A Texas law enforcement agency is facing backlash after posting — and then deleting — a mugshot that many online say crossed a line.
Earlier this week, Harris County Constable Precinct 2 shared a booking photo on its Facebook page showing 28-year-old Fant Jomecia, who had been accused of trespassing at a Houston apartment complex. The charge itself was relatively minor. The image, however, was anything but routine.
In the photo, Jomecia appears to be looking upward while a gloved hand grips her jaw, pressing into her cheeks and forcing her face toward the camera. The positioning — a physical manipulation of her head for the photograph — immediately raised alarm among those who saw it.

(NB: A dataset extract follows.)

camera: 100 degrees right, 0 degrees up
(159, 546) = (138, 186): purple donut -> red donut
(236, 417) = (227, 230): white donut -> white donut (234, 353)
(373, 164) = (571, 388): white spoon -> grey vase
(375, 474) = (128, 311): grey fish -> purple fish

The caption accompanying the now-deleted post stated that Jomecia had been taken into custody and booked into Harris County Jail “without incident.” But for many viewers, the image itself felt like the incident.

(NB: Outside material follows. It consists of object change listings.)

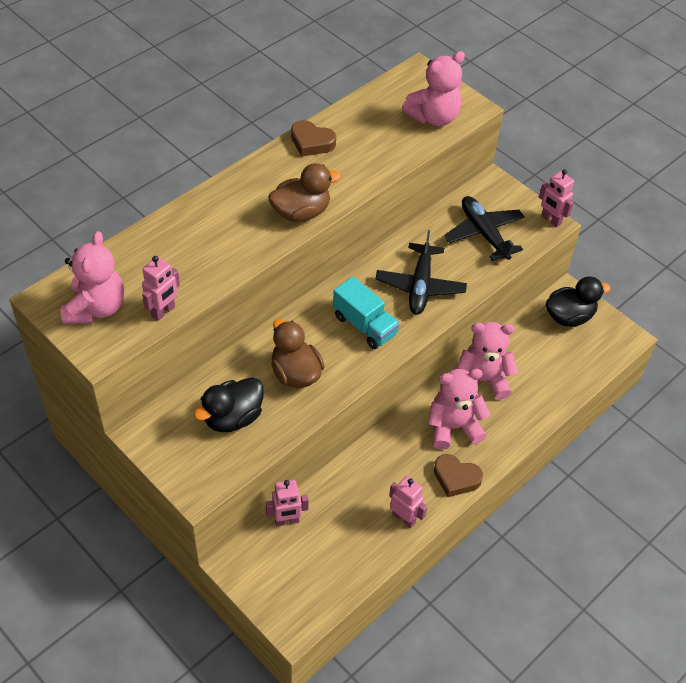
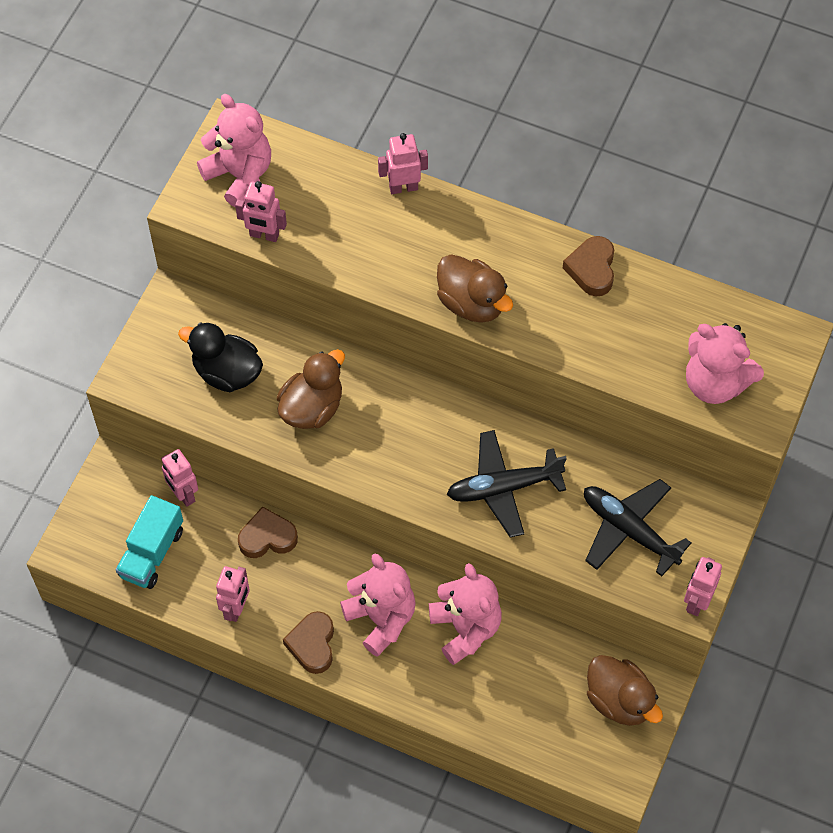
camera: 70 degrees right, 10 degrees up
(96, 308) = (240, 175): pink teddy bear -> pink teddy bear turned 120 degrees counterclockwise
(177, 215) = (403, 187): none -> pink robot
(353, 476) = (267, 537): none -> brown heart
(364, 325) = (413, 450): turquoise truck -> turquoise truck (152, 553)
(484, 233) = (629, 530): black plane -> black plane turned 90 degrees counterclockwise
(569, 316) = (619, 700): black duck -> brown duck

“She absolutely shouldn’t be touched,” one commenter wrote online. “If a person doesn’t cooperate they stay in holding & possibly get disorderly conduct charges.”
Another wrote, “I’m very disturbed by this picture. I don’t like the force by the officer holding her aggressively like that. It’s not necessary. If she doesn’t want to cooperate, place her alone until she’s ready to do so. But do not forcefully do it. Not okay, ever. She’s a human being. No matter what she is accused of.”

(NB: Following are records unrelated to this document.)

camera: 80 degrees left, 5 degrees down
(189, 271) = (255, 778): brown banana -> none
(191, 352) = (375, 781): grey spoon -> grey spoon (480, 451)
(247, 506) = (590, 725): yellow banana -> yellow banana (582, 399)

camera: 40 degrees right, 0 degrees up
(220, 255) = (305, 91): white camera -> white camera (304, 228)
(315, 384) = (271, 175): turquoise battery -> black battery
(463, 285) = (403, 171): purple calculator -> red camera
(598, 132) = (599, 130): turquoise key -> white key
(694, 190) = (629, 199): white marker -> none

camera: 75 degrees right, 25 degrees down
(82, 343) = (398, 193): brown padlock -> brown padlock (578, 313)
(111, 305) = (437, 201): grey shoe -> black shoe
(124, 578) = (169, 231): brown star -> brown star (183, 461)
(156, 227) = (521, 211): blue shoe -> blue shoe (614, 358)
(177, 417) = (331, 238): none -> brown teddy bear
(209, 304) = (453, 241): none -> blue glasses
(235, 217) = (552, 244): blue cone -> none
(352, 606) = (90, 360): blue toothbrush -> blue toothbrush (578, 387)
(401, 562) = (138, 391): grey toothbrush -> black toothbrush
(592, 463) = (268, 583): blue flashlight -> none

The post was later removed from the agency’s Facebook page. No public explanation was immediately provided for its deletion.
Adding to the controversy, the trespassing case against Jomecia was later dismissed. According to a Harris County database, the district attorney’s office requested that the charge be dropped “in the interest of justice,” as first reported by the Atlanta Black Star. As of Saturday, Harris County jail records did not show anyone named Fant Jomecia in custody.
The Independent has reached out to Jomecia for comment.
While the precise circumstances of the mugshot have not been publicly detailed, the image has reignited broader concerns about the treatment of detainees inside Harris County’s jail system — a facility that has faced years of scrutiny over detention practices and alleged abuse.
In 2025, Harris County was hit with a lawsuit accusing a group of detention officers of striking a female inmate dozens of times. The suit stems from a 2023 altercation in which a guard allegedly hit the inmate in the face during a verbal argument, escalating the encounter into a physical confrontation.
In a separate 2024 case, three Harris County detention officers were charged with assault after an inmate was allegedly beaten into a coma. That case was ultimately dropped for insufficient evidence, but the allegations added to mounting concerns about accountability inside the jail.
Advocates argue that images like the one posted of Jomecia — even if taken during routine booking procedures — reinforce a troubling perception: that some detention officers treat people in custody as less than human.
The mugshot, critics say, did not depict someone resisting violently or posing an immediate threat. Instead, it showed a woman’s face physically manipulated for the camera — a moment that many believe should never have been publicized in the first place.
Harris County’s jail system has long struggled with overcrowding and understaffing. Since 2019, the county has operated under a federal consent decree related to its bail practices. The agreement, which stemmed from a 2016 lawsuit, requires the county to release most individuals accused of misdemeanors without requiring payment of bail.

The lawsuit argued that the previous system effectively punished people for being poor, keeping low-income defendants behind bars simply because they could not afford bail. The consent decree was designed to address those constitutional concerns.
Texas Attorney General Ken Paxton has pushed to end the decree, arguing that it limits local discretion and impacts public safety. Civil rights advocates counter that the agreement is a necessary guardrail in a system that has repeatedly failed vulnerable detainees.
In Jomecia’s case, the trespassing charge has been dropped. Yet the image circulated widely before being deleted, leaving lingering questions about what happened in that booking room — and why.